OK, so first, like @quinedot mentioned, it's good to do this with non-copy types to really see how the ownership is working so that Rust doesn't implicitly copy stuff and make things look simpler/different than they are.
So let's do this with Strings and look at method 1:
fn main() {
let vec = vec![
"one".to_string(),
"two".to_string(),
"three".to_string(),
"four".to_string(),
];
for v in &vec {
println!("{}", v);
}
}
This fails with the following message:
error[E0507]: cannot move out of a shared reference
--> src/main.rs:9:15
|
9 | for &v in &vec {
| -- ^^^^
| ||
| |data moved here
| |move occurs because `v` has type `std::string::String`, which does not implement the `Copy` trait
| help: consider removing the `&`: `v`
error: aborting due to previous error
For more information about this error, try `rustc --explain E0507`.
error: could not compile `playground`.
To learn more, run the command again with --verbose.

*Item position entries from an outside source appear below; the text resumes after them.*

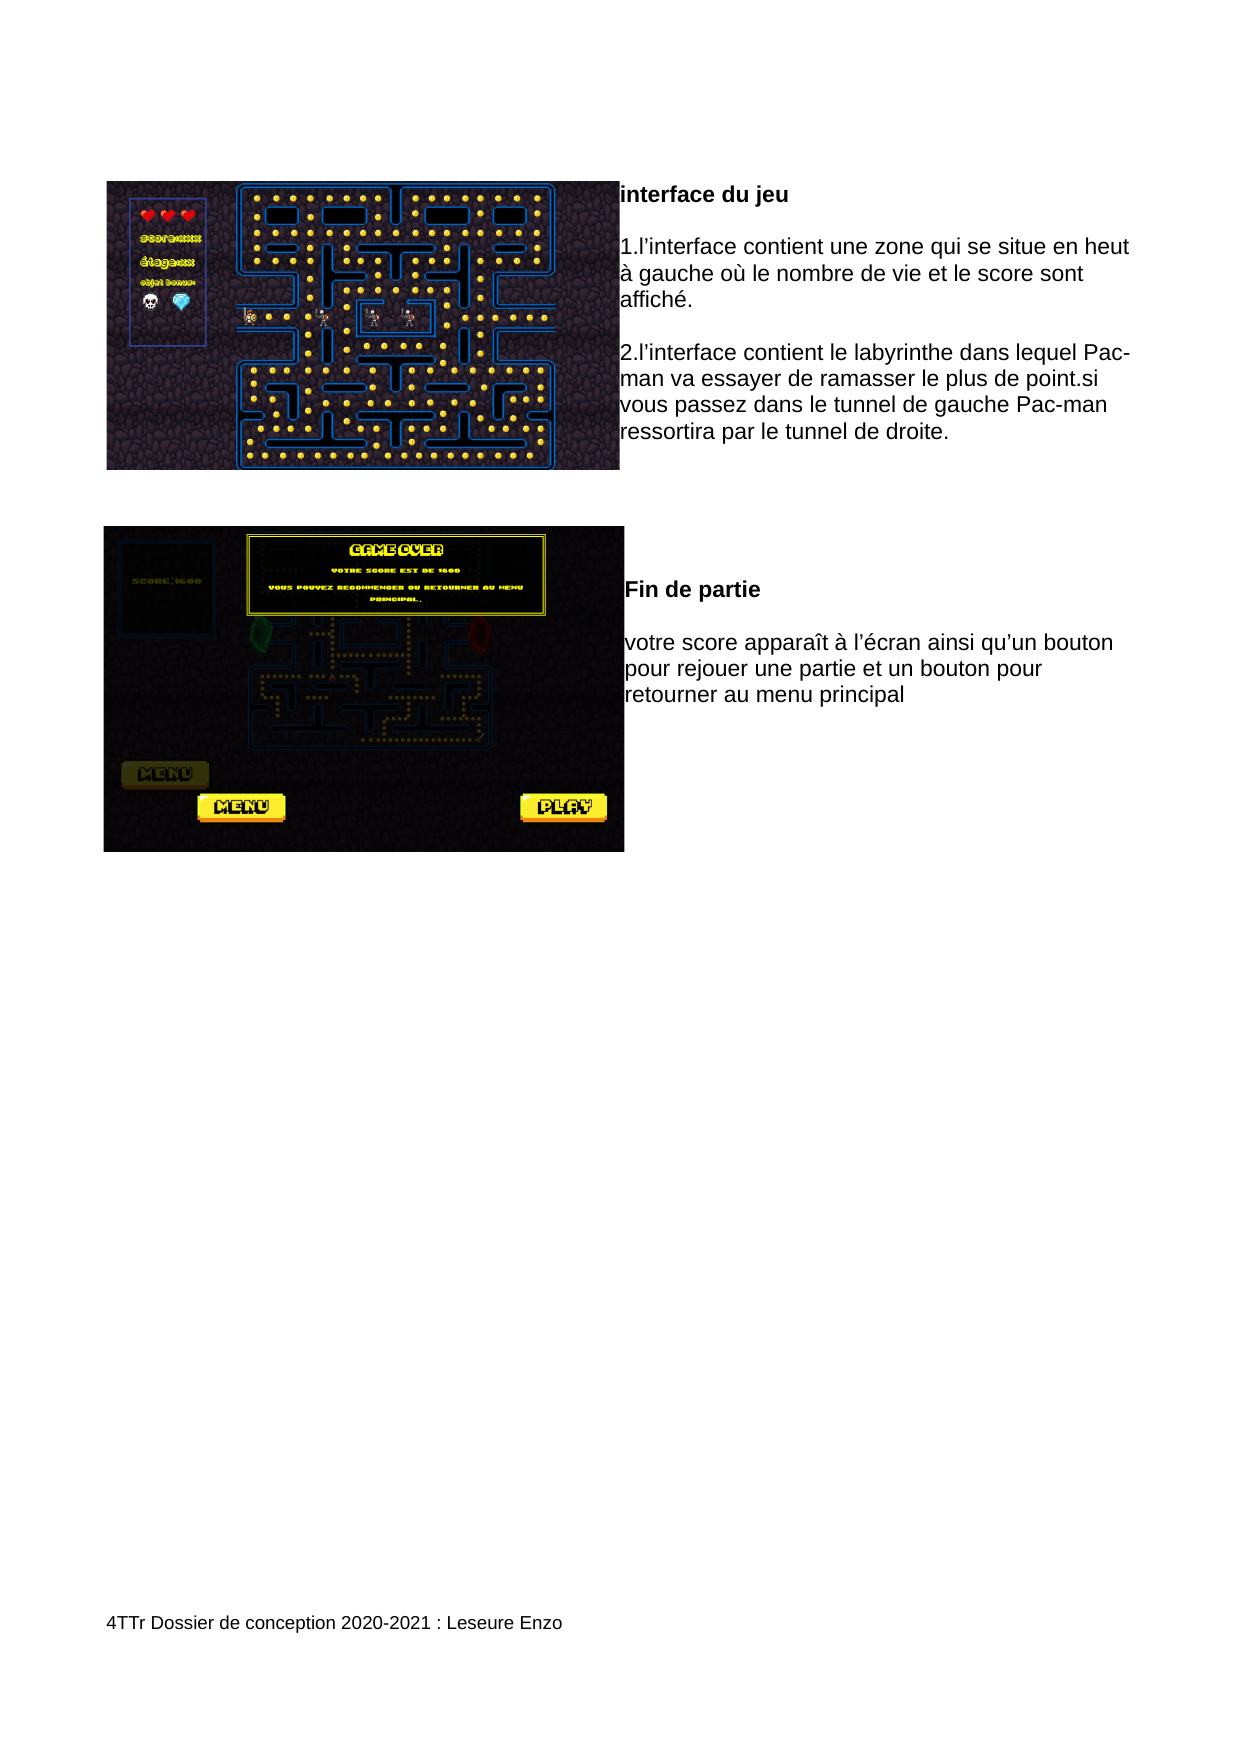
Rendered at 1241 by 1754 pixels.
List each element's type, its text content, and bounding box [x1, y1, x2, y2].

picture [103, 526, 625, 852]
picture [106, 181, 620, 470]
text Fin de partie [625, 576, 1134, 602]
text votre score apparaît à l’écran ainsi qu’un bouton pour rejouer une partie et un bouton pour retourner au menu principal [625, 602, 1134, 708]
text interface du jeu [620, 181, 1134, 207]
text 1.l’interface contient une zone qui se situe en heut à gauche où le nombre de vie et le score sont affiché. 2.l’interface contient le labyrinthe dans lequel Pac-man va essayer de ramasser le plus de point.si vous passez dans le tunnel de gauche Pac-man ressortira par le tunnel de droite. [620, 233, 1134, 470]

So the key to understanding this example is understanding that the section of the for loop between the for and the in keywords is an example of pattern matching.
for &v in vec {
^^ That is a pattern
Pattern matching, as you may know, is the same thing that happens in match statement arms. So in this case, when you are looping over a reference to a vector like this you are getting items that are of the type &String:
for v in vec {
// v is of type `&String`
}
Now when you put a pattern on the left side like this:
for &v in vec {
// ...
}
You are essentially saying that "I expect a reference to something, put that something in v". So putting the reference in the pattern actually strips the reference off of v:
for &v in vec {
// v is of type `String`, the `&` is stripped off of v by the pattern
}
The issue is that now v refers to an owned string, String without an &, but you tried to take that owned string out of a reference, which doesn't work! That's why we get an error message. We can't strip the & off of the string and own it.
To sum it up:
- In method 1,
v is a String, but that doesn't compile
- In method 2,
v is a &String
- In method 3,
v is a String, but it works, because you aren't looping over a reference to vec: &vec.